A month before, Newcastle’s Royal Victoria Infirmary had been tasked with treating the first two Covid patients diagnosed in the UK – with a University of York student and one of their relatives moved to Tyneside to be put under the care of specialist medics at the hospital’s High Consequence Infectious Diseases unit.
At the time of the first confirmed case in Newcastle, there had been just 85 nationwide – though experts believe there were likely many, many more that had not been detected.

Professor Eugene Milne, a critical figure on Tyneside during the pandemic as the city’s public health director, remembers how the crisis became “very real, very quickly” and when he became certain of the need for lockdown measures.
While he had received word the night before the 4 March announcement that confirmation of a North East case was imminent, Prof Milne says there had been “an awful lot of preparation going on” for weeks in advance.
The public health expert, who was awarded an MBE in the 2023 New Years Honours, said: “We were very, very conscious of it. We were not passively waiting for it to happen.
“But one of the things that really surprised me looking back is that it felt like at the time that things took place over quite a long period because it was so busy, but actually things changed incredibly quickly during that period.”
Prof Milne became a key public face in the North East during the Covid crisis and says he found it “difficult” to find the right messaging to help the public stay safe at a time when relatively little was known about the virus and when emergency planning for a pandemic had been “very heavily predicated” on it being flu rather than a newly-emerging threat.
He recalled speaking to public health colleagues locally about how restrictions on movement had been used to help contain cases during the Spanish Flu of 1918, which killed an estimated 50 million people, and how he became convinced of the need for the UK to enact previously “unthinkable” lockdown measures more than a week before Boris Johnson’s “stay at home” announcement on 23 March.
Prof Milne, who is now retired, told the Local Democracy Reporting Service: “When I look at the timescale and think about how we went from that first case in Newcastle to a mandatory lockdown on 23 March, it was less than three weeks. That was a really short space of time, but it felt like ages at the time.
“By 11 or 12 March, I thought it had to happen – we had to shut things down in order to prevent services from being overwhelmed.
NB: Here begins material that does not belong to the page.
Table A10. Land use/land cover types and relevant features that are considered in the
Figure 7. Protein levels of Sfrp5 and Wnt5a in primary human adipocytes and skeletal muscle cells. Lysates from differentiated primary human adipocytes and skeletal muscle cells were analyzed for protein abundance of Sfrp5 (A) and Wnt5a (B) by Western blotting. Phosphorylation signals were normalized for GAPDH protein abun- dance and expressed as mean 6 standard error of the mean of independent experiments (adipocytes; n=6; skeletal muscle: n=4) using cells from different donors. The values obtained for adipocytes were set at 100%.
So there was a certain amount of frustration in waiting for those decisions to be taken.

“We had to wait for national decisions to do those things and I think that even if we had the powers to do it at a local level, you have to have consent and understanding. I don’t think anyone had ever thought prior to it that there would be a situation where you have to stay home by law. It was unthinkable one week and then in practice the next.”
Prof Milne says he had spoken with then Newcastle City Council chief executive Pat Ritchie about whether it would be possible to enforce some form of closure measures on Tyneside to help stop the virus’ spread, agreeing at the time local leaders would not have had the power to do so before the Government made its national decision.
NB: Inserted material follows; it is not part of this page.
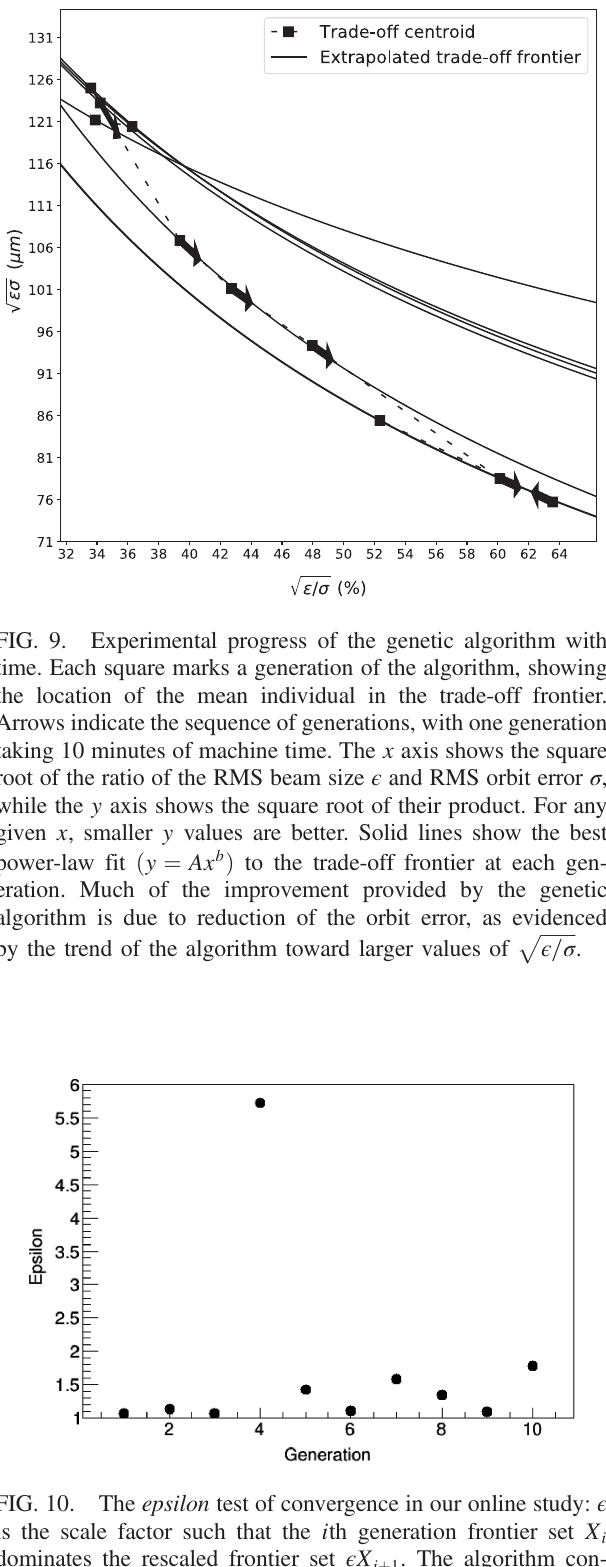
FIG. 10. The epsilon test of convergence in our online study: ϵ is the scale factor such that the i th generation frontier set X i dominates the rescaled frontier set ϵ X i þ 1 . The algorithm con- verges as ϵ approaches unity. The figure shows that the algorithm is still providing improvement at the end of the allotted time. Comparison with Fig. 9 shows that this improvement is mainly due to reduction in the orbit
He added that he was “incredibly impressed” with how the council itself shifted to remote working and praised the “heroic” staff who stayed on the frontline of social care, bin collections, and other services that required an in-person presence.
But Prof Milne admits that he could never have predicted that lockdown measures would come to dominate life for as long as they did – with three separate national lockdowns imposed in the first year of the pandemic.
He said: “I don’t think we expected it to last as long. Nobody could have known. One of the things we didn’t know was how quickly the virus was going to mutate and what the effects of those mutations were going to be, that really was the big spanner in the works.
“By the same token, we didn’t know how fast vaccines could be generated and that was amazing.”